During the first half of this year there were 102 incidents of mass displacement, where 44,290 people fled to usually more urban areas for safety from armed conflict violence.

"For many communities across Colombia, the promise of peace has become a devastating disappointment," said Juan Pappier, senior Americas researcher at Human Rights Watch.

"While the peace process initially brought some relief, violence in remote areas is now increasing and many regions are at risk of experiencing a return to pre-peace process levels of violence."

Image caption,
Many displaced Emberá women try to earn a little money by making and selling beaded necklaces

Armed groups confining communities is another phenomenon on the rise.

"Illegal armed groups exert control over local populations by restricting their freedom of movement. This means "confining" them which involves imposing curfews, check points and not allowing persons to leave or enter the community in question or to bring in outside goods into the area," said Gimena Sánchez-Garzoli, Andes director for the advocacy group Washington Office on Latin America (WOLA).

The southwestern Pacific region, especially Chocó, has been worst affected by this. The United Nations said in a recent report that 96% of confined people this year belong to indigenous or Afro-Colombian groups.

Most of those under confinement do not speak out to local authorities, rights groups or journalists out of fear of reprisal.

Ms Sánchez says confining communities allowed armed groups to gain military advantage against whomever they are fighting with and guarantees that the local population submits to their demands.

Young and underage Colombians also continue to be recruited into the ranks of illegal groups.

ACAPS, a non-governmental organisation which analyses humanitarian crises globally, predicted in a September 2021 report that forced recruitment, gender-based violence, massive displacement and massacres were likely to increase in the coming months in Colombia's provinces on the Pacific coast, where "at least 10 armed groups are disputing territory".

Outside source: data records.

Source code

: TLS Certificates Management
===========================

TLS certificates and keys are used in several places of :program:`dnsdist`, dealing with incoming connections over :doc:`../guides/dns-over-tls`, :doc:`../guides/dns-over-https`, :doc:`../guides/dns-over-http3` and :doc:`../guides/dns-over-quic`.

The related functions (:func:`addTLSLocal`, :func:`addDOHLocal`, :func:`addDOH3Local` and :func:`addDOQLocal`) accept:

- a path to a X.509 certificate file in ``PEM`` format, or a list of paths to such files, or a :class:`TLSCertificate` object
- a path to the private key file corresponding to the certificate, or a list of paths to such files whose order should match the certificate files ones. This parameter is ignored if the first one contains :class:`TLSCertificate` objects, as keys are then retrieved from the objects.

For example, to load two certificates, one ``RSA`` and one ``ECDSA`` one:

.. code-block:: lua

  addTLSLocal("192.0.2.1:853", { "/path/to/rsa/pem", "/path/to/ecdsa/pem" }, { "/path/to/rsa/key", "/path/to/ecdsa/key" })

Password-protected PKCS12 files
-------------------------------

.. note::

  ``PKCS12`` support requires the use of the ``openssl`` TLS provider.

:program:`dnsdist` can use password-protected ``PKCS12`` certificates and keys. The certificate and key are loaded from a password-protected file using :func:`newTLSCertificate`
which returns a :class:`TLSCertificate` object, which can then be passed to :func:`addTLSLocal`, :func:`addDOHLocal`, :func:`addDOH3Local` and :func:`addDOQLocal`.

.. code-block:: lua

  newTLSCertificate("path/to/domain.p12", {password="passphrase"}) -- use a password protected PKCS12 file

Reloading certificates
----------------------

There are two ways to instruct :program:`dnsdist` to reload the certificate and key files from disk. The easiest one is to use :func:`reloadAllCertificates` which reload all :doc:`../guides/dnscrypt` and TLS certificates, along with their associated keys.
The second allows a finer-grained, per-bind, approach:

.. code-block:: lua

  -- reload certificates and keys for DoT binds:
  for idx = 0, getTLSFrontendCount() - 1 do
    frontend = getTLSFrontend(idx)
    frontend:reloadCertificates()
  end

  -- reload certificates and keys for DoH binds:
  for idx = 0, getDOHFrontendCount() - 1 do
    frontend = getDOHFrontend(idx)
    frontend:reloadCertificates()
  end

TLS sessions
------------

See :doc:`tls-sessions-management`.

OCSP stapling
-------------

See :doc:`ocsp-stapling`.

The report said that confrontations between armed groups for territorial control increased the number of confinements, mass and individual displacements, and homicides in 2021 - a trend likely to continue.

The Pacific provinces are key for coca cultivation - the raw ingredient for cocaine - which is at an all time production high too.

Landmines and other explosive devices are also being planted again by armed groups to protect their valuable coca fields, which frequently maim civilians and security forces.

A Colombian government spokesperson told the BBC they could not provide a direct response to questions posed about rising violence in the country.

On the other side of the public square in Montería, 52-year-old Ireña Domico Charras sits alone.

Image caption,
Ireña Domico Charras received death threats

Using a sewing pin, she carefully scoops up small beads and places them onto a piece of thread to make bracelets to sell around the city. She is a local leader within her Emberá community.

"They've killed some of our leaders in Sinú. I have received death threats and my husband too," says Ms Charras, who said her brother was killed by the Farc and she was displaced three other times before the peace deal.

"If you don't do what they say, they'll kill you. We need the government to guarantee our safety before we can go back."